Largest antiques wholesaler in the US closes
July saw the final sale to liquidate the enormous inventory that constituted Merritt’s Antiques.
The Douglassville business had been in operation since 1938 and was an established fixture in the Pennsylvania antiques marketplace and well known to European dealers as the largest antiques wholesaler in the United States.
Marty Merritt, 63, went on his first antiques-buying tour to Europe with his mother Mary in 1963, when he was 17. At the peak of trading he would visit the docks in Philadelphia several times a week to pick up containers and recalls passing through Checkpoint Charlie on early buying trips to East Germany.
The sagging economy, the age of the owners and the decline of antiques wholesaling led to the decision to liquidate a massive stock at auction.

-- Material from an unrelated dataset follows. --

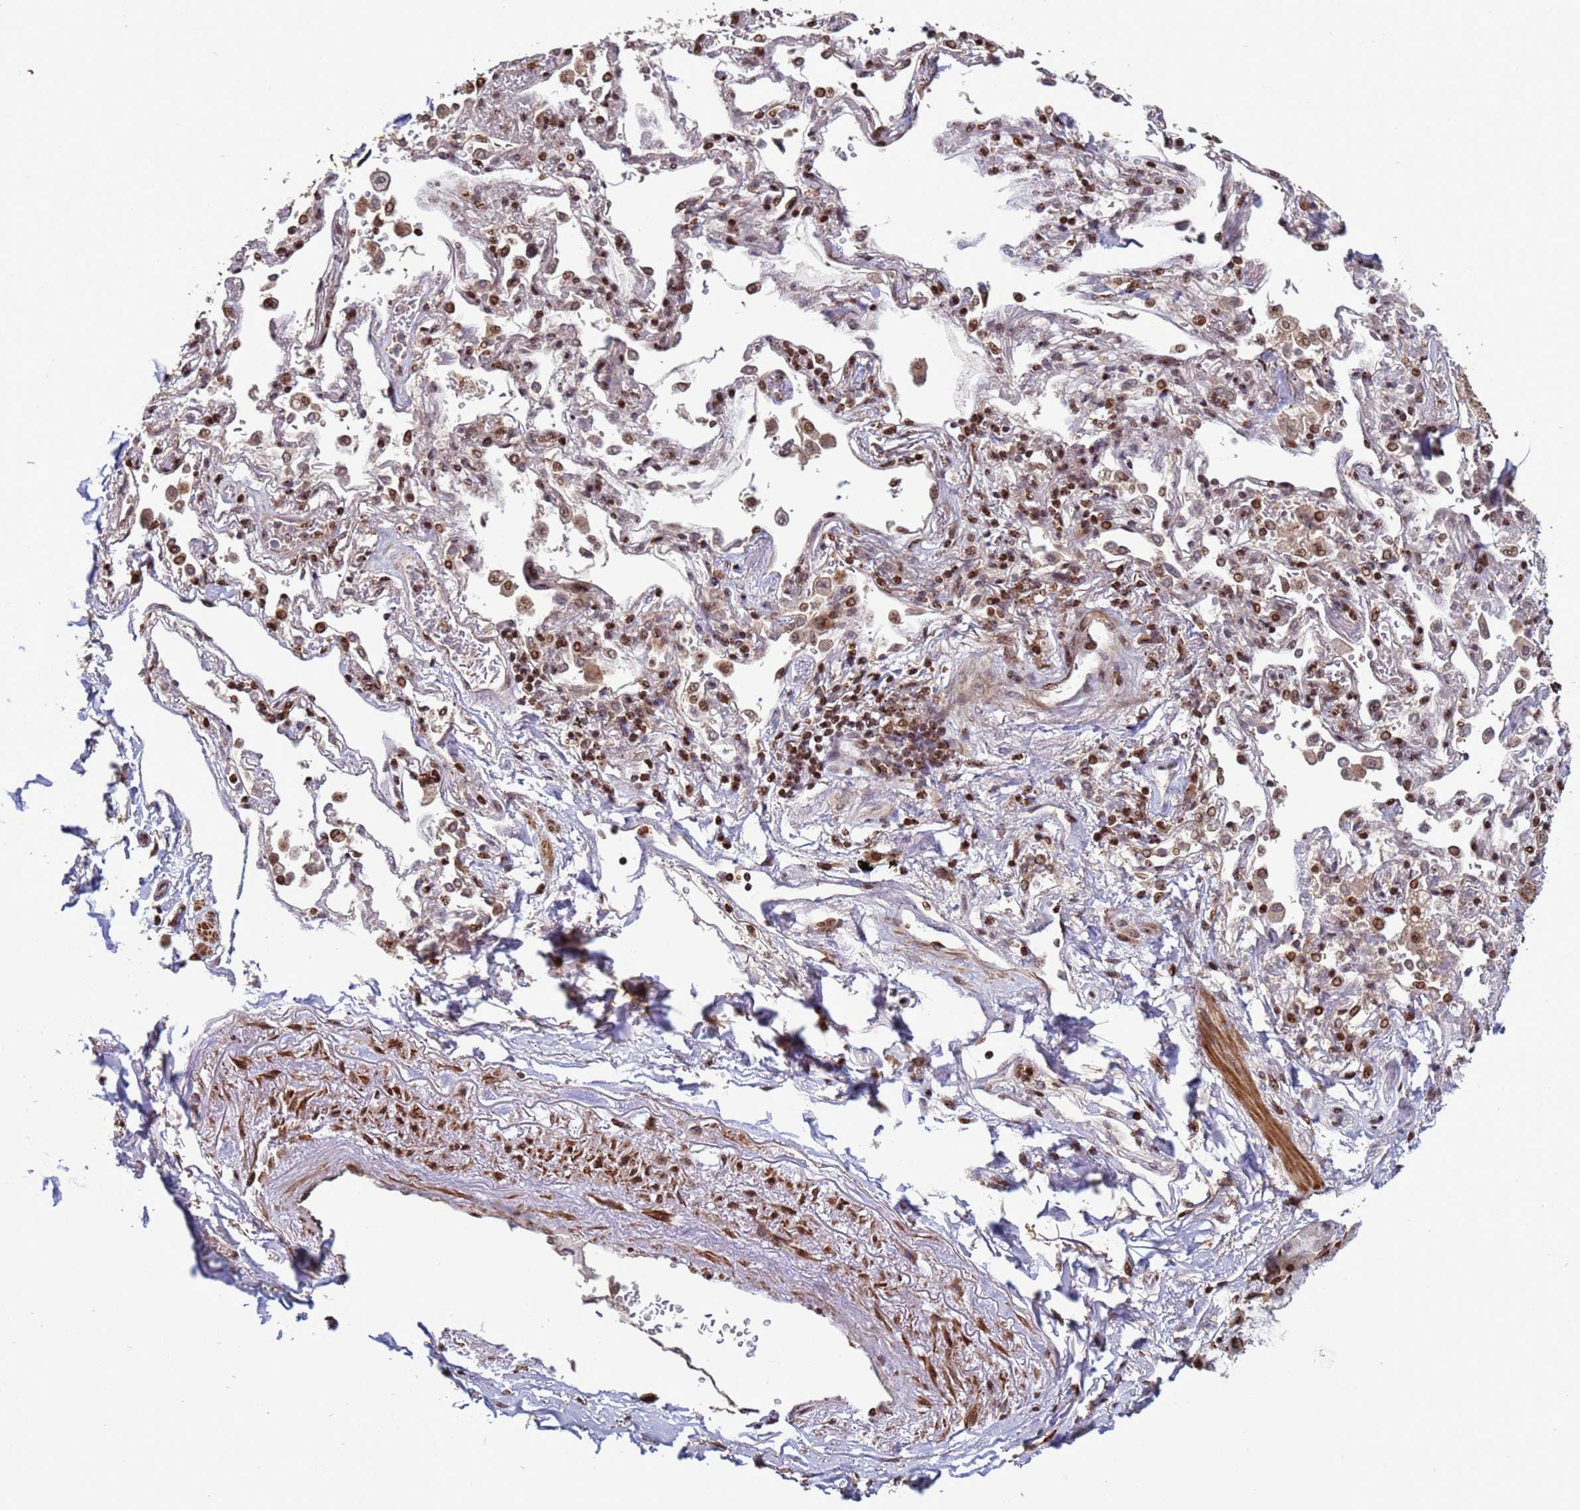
{"staining": {"intensity": "negative", "quantity": "none", "location": "none"}, "tissue": "adipose tissue", "cell_type": "Adipocytes", "image_type": "normal", "snomed": [{"axis": "morphology", "description": "Normal tissue, NOS"}, {"axis": "topography", "description": "Cartilage tissue"}], "caption": "This image is of normal adipose tissue stained with immunohistochemistry (IHC) to label a protein in brown with the nuclei are counter-stained blue. There is no positivity in adipocytes. The staining was performed using DAB to visualize the protein expression in brown, while the nuclei were stained in blue with hematoxylin (Magnification: 20x).", "gene": "HGH1", "patient": {"sex": "male", "age": 73}}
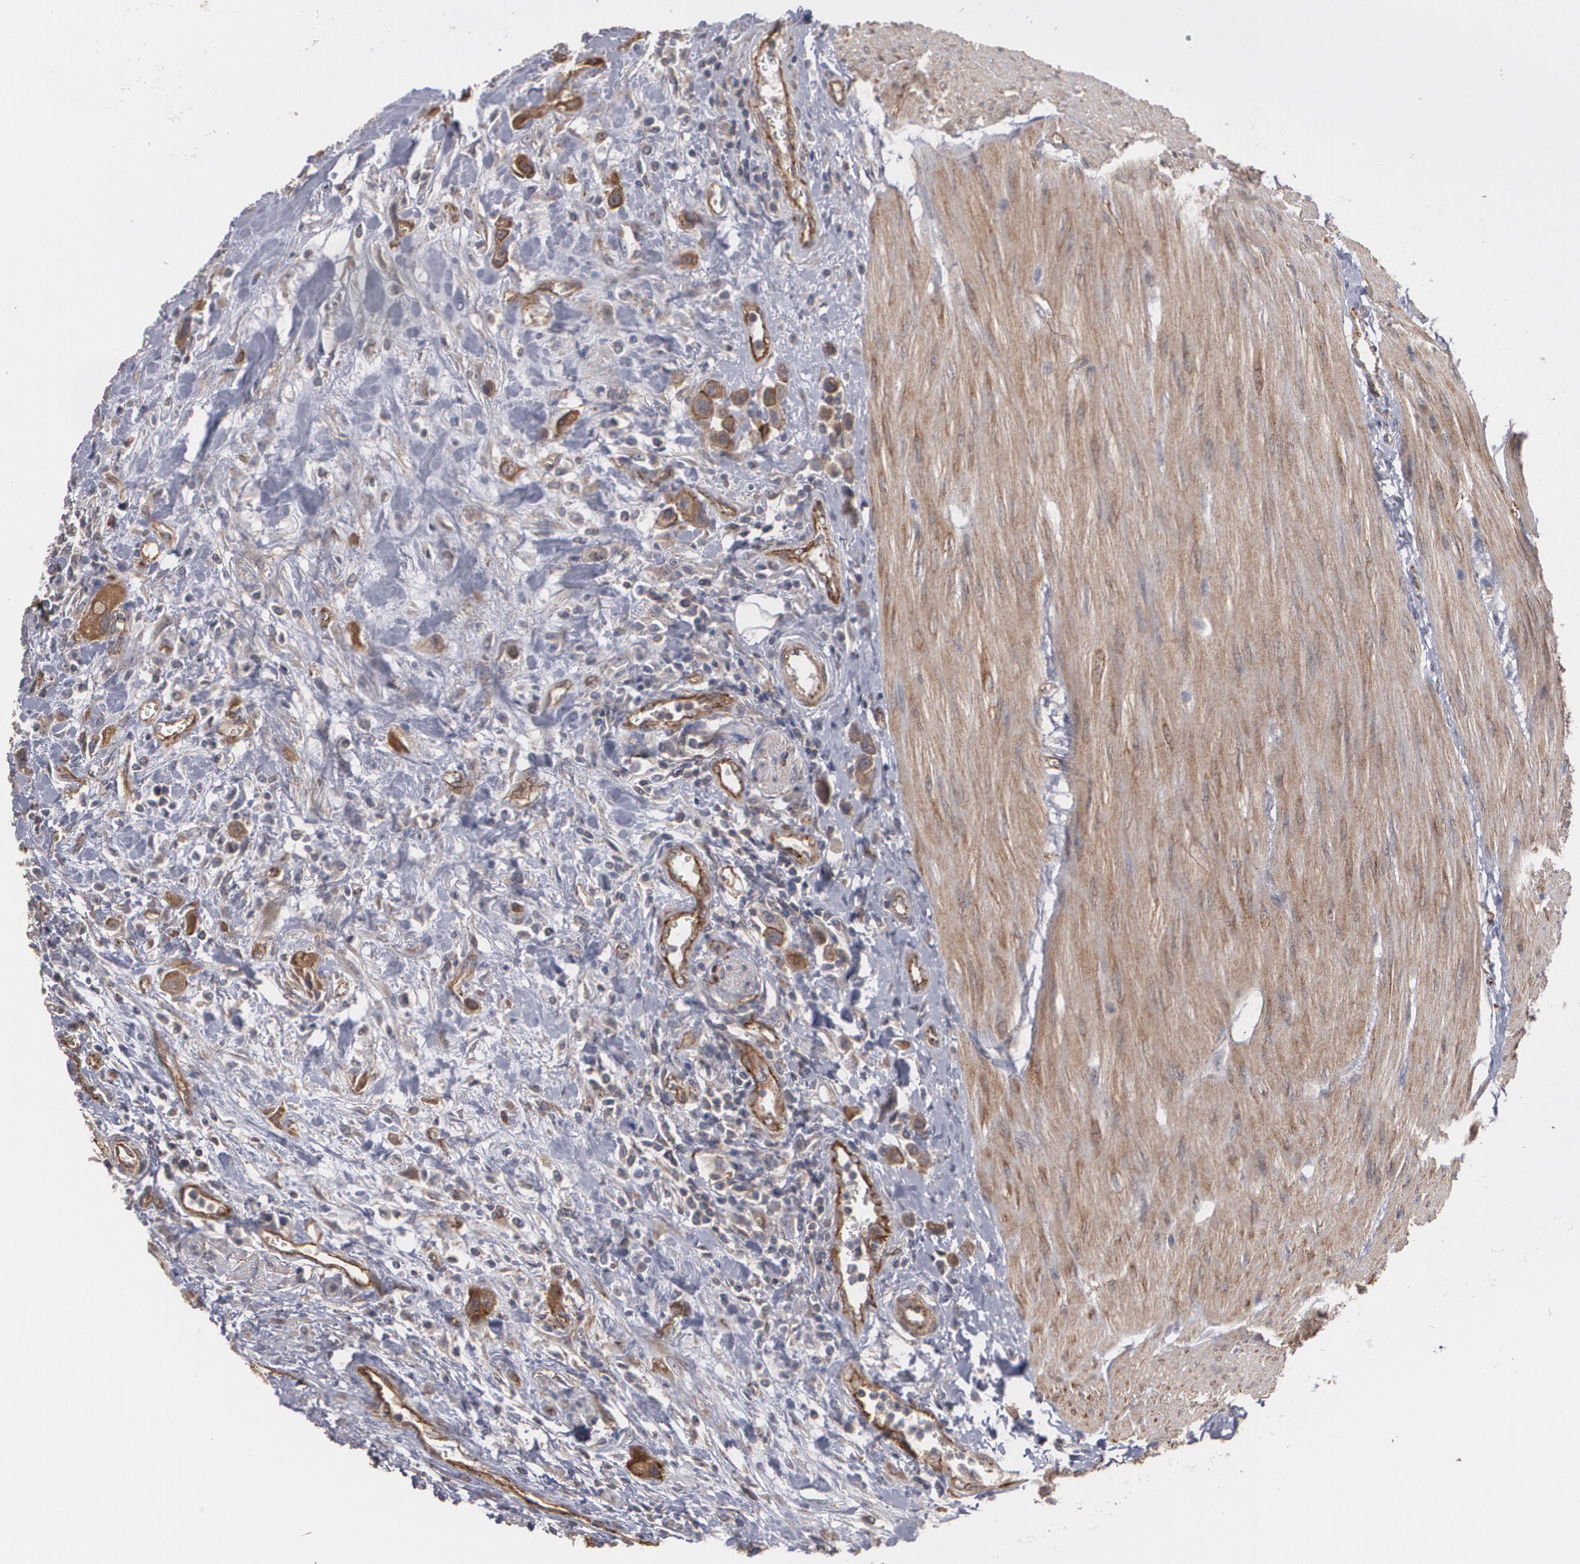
{"staining": {"intensity": "strong", "quantity": ">75%", "location": "cytoplasmic/membranous"}, "tissue": "urothelial cancer", "cell_type": "Tumor cells", "image_type": "cancer", "snomed": [{"axis": "morphology", "description": "Urothelial carcinoma, High grade"}, {"axis": "topography", "description": "Urinary bladder"}], "caption": "High-grade urothelial carcinoma tissue exhibits strong cytoplasmic/membranous positivity in about >75% of tumor cells, visualized by immunohistochemistry.", "gene": "TJP1", "patient": {"sex": "male", "age": 50}}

The Merritt Clock Shop, the largest clock parts business in the US, remains open.
Sotheby’s revenues halved
Second quarter results for Sotheby’s in 2009 show operating revenues down almost half to $167.3m on the first three months of the year thanks largely to the decline in auction totals.
Increased commission rates have helped soften the blow, as has a reduction in losses brought about by guarantees and a 30 per cent fall-off in costs. The result is a net profit of $12.2m, compared to $95.3m for the first quarter.
Looking at the whole of the first six months of 2009, operating revenues fell by just over a half on the second half of 2008 to $221.7m. Meanwhile, the $82.9m profit for the last six months of last year turned into a $22.3m loss from January to June 2009.
Sellers also appear to have adjusted to losing the cushion of guarantees and to curbing their expectations when it comes to reserves and sale prices.
It is hard to tell when the market will pick up again.